> EXERCISE DETAILS: Extract every line of text from the listing below without changes and in the original order. Omit the picture markers.

> Saved entries:
********
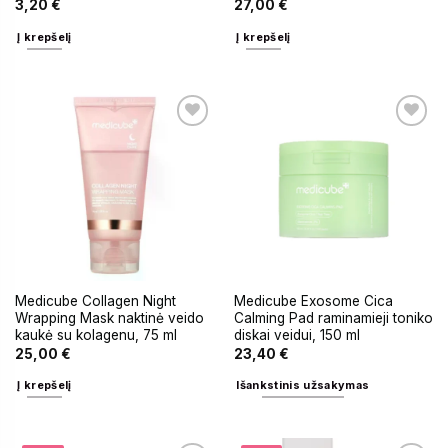
3,20
€
27,00
€
Į krepšelį
Į krepšelį
Medicube Collagen Night
Medicube Exosome Cica
Wrapping Mask naktinė veido
Calming Pad raminamieji toniko
kaukė su kolagenu, 75 ml
diskai veidui, 150 ml
25,00
€
23,40
€
Į krepšelį
Išankstinis užsakymas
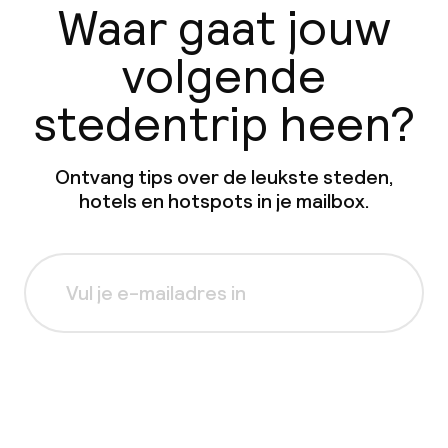
Waar gaat jouw
volgende
stedentrip heen?
Ontvang tips over de leukste steden,
hotels en hotspots in je mailbox.
Aanmelden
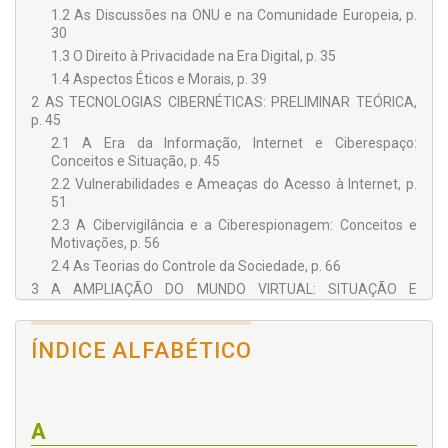
1.2 As Discussões na ONU e na Comunidade Europeia, p.
30
1.3 O Direito à Privacidade na Era Digital, p. 35
1.4 Aspectos Éticos e Morais, p. 39
2 AS TECNOLOGIAS CIBERNÉTICAS: PRELIMINAR TEÓRICA,
p. 45
2.1 A Era da Informação, Internet e Ciberespaço:
Conceitos e Situação, p. 45
2.2 Vulnerabilidades e Ameaças do Acesso à Internet, p.
51
2.3 A Cibervigilância e a Ciberespionagem: Conceitos e
Motivações, p. 56
2.4 As Teorias do Controle da Sociedade, p. 66
3 A AMPLIAÇÃO DO MUNDO VIRTUAL: SITUAÇÃO E
CONSEQUÊNCIAS, p. 73
3.1 Os Cenários do Mundo Virtual e suas Relações com o
ÍNDICE ALFABÉTICO
Poder e Direito, p. 73
3.2 Tecnologias, Poder e Direito, p. 77
3.3 Regulamentação do Uso da Internet: Aplicações e
Implicações, p. 79
A
3.4 O Acesso à Internet como Direito Humano: os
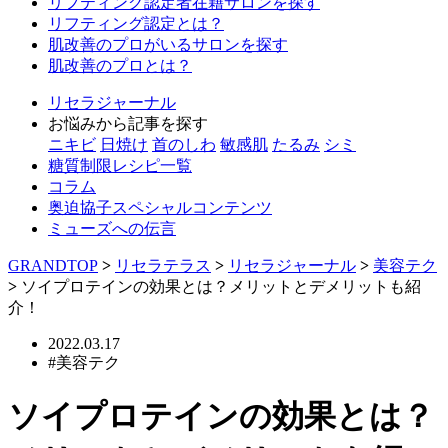
リフティング認定者在籍サロンを探す
リフティング認定とは？
肌改善のプロがいるサロンを探す
肌改善のプロとは？
リセラジャーナル
お悩みから記事を探す
ニキビ
日焼け
首のしわ
敏感肌
たるみ
シミ
糖質制限レシピ一覧
コラム
奥迫協子スペシャルコンテンツ
ミューズへの伝言
GRANDTOP
>
リセラテラス
>
リセラジャーナル
>
美容テク
>
ソイプロテインの効果とは？メリットとデメリットも紹
介！
2022.03.17
#美容テク
ソイプロテインの効果とは？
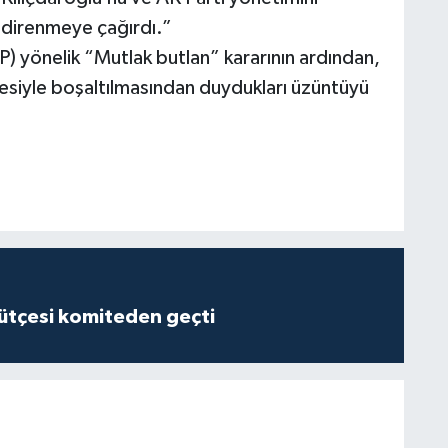
 direnmeye çağırdı.”
) yönelik “Mutlak butlan” kararının ardından,
siyle boşaltılmasından duydukları üzüntüyü
tçesi komiteden geçti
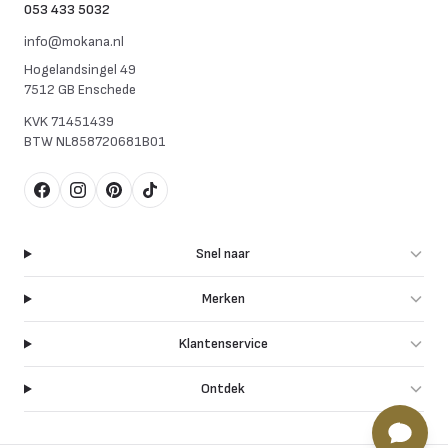
053 433 5032
info@mokana.nl
Hogelandsingel 49
7512 GB Enschede
KVK
71451439
BTW
NL858720681B01
Facebook
Instagram
Pinterest
TikTok
Snel naar
Merken
Klantenservice
Ontdek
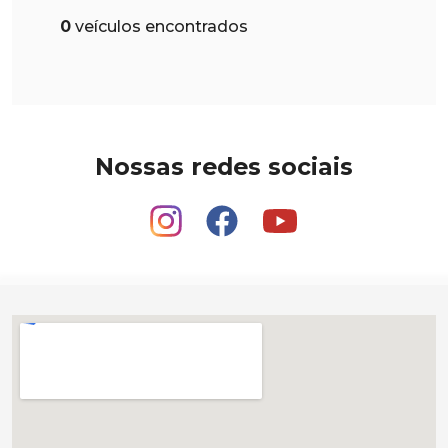
0
veículos encontrados
Nossas redes sociais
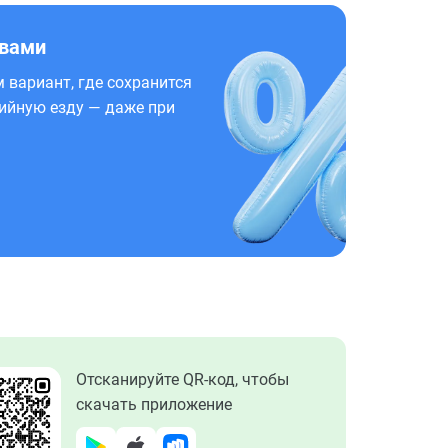
 вами
 вариант, где сохранится
ийную езду — даже при
Отсканируйте QR-код, чтобы
скачать приложение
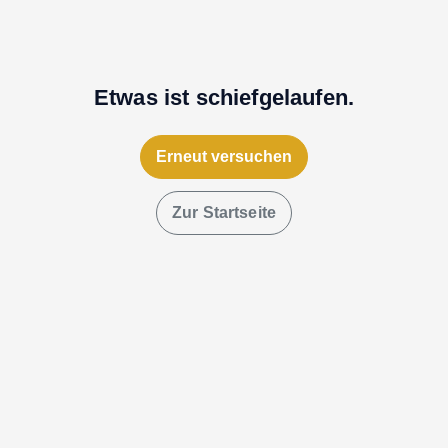
Etwas ist schiefgelaufen.
Erneut versuchen
Zur Startseite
********
> SOLUTION TO THE PROBLEM:
3,20
€
27,00
€
Į krepšelį
Į krepšelį
Medicube Collagen Night
Medicube Exosome Cica
Wrapping Mask naktinė veido
Calming Pad raminamieji toniko
kaukė su kolagenu, 75 ml
diskai veidui, 150 ml
25,00
€
23,40
€
Į krepšelį
Išankstinis užsakymas
Waar gaat jouw
volgende
stedentrip heen?
Ontvang tips over de leukste steden,
hotels en hotspots in je mailbox.
Aanmelden
1.2 As Discussões na ONU e na Comunidade Europeia, p.
30
1.3 O Direito à Privacidade na Era Digital, p. 35
1.4 Aspectos Éticos e Morais, p. 39
2 AS TECNOLOGIAS CIBERNÉTICAS: PRELIMINAR TEÓRICA,
p. 45
2.1 A Era da Informação, Internet e Ciberespaço:
Conceitos e Situação, p. 45
2.2 Vulnerabilidades e Ameaças do Acesso à Internet, p.
51
2.3 A Cibervigilância e a Ciberespionagem: Conceitos e
Motivações, p. 56
2.4 As Teorias do Controle da Sociedade, p. 66
3 A AMPLIAÇÃO DO MUNDO VIRTUAL: SITUAÇÃO E
CONSEQUÊNCIAS, p. 73
3.1 Os Cenários do Mundo Virtual e suas Relações com o
ÍNDICE ALFABÉTICO
Poder e Direito, p. 73
3.2 Tecnologias, Poder e Direito, p. 77
3.3 Regulamentação do Uso da Internet: Aplicações e
Implicações, p. 79
A
3.4 O Acesso à Internet como Direito Humano: os
リフティング認定者在籍サロンを探す
リフティング認定とは？
肌改善のプロがいるサロンを探す
肌改善のプロとは？
リセラジャーナル
お悩みから記事を探す
ニキビ
日焼け
首のしわ
敏感肌
たるみ
シミ
糖質制限レシピ一覧
コラム
奥迫協子スペシャルコンテンツ
ミューズへの伝言
GRANDTOP
>
リセラテラス
>
リセラジャーナル
>
美容テク
>
ソイプロテインの効果とは？メリットとデメリットも紹
介！
2022.03.17
#美容テク
ソイプロテインの効果とは？
 direnmeye çağırdı.”
) yönelik “Mutlak butlan” kararının ardından,
siyle boşaltılmasından duydukları üzüntüyü
tçesi komiteden geçti
053 433 5032
info@mokana.nl
Hogelandsingel 49
7512 GB Enschede
KVK
71451439
BTW
NL858720681B01
Facebook
Instagram
Pinterest
TikTok
Snel naar
Merken
Klantenservice
Ontdek
0
veículos encontrados
Nossas redes sociais
 вами
 вариант, где сохранится
ийную езду — даже при
Отсканируйте QR-код, чтобы
скачать приложение
Etwas ist schiefgelaufen.
Erneut versuchen
Zur Startseite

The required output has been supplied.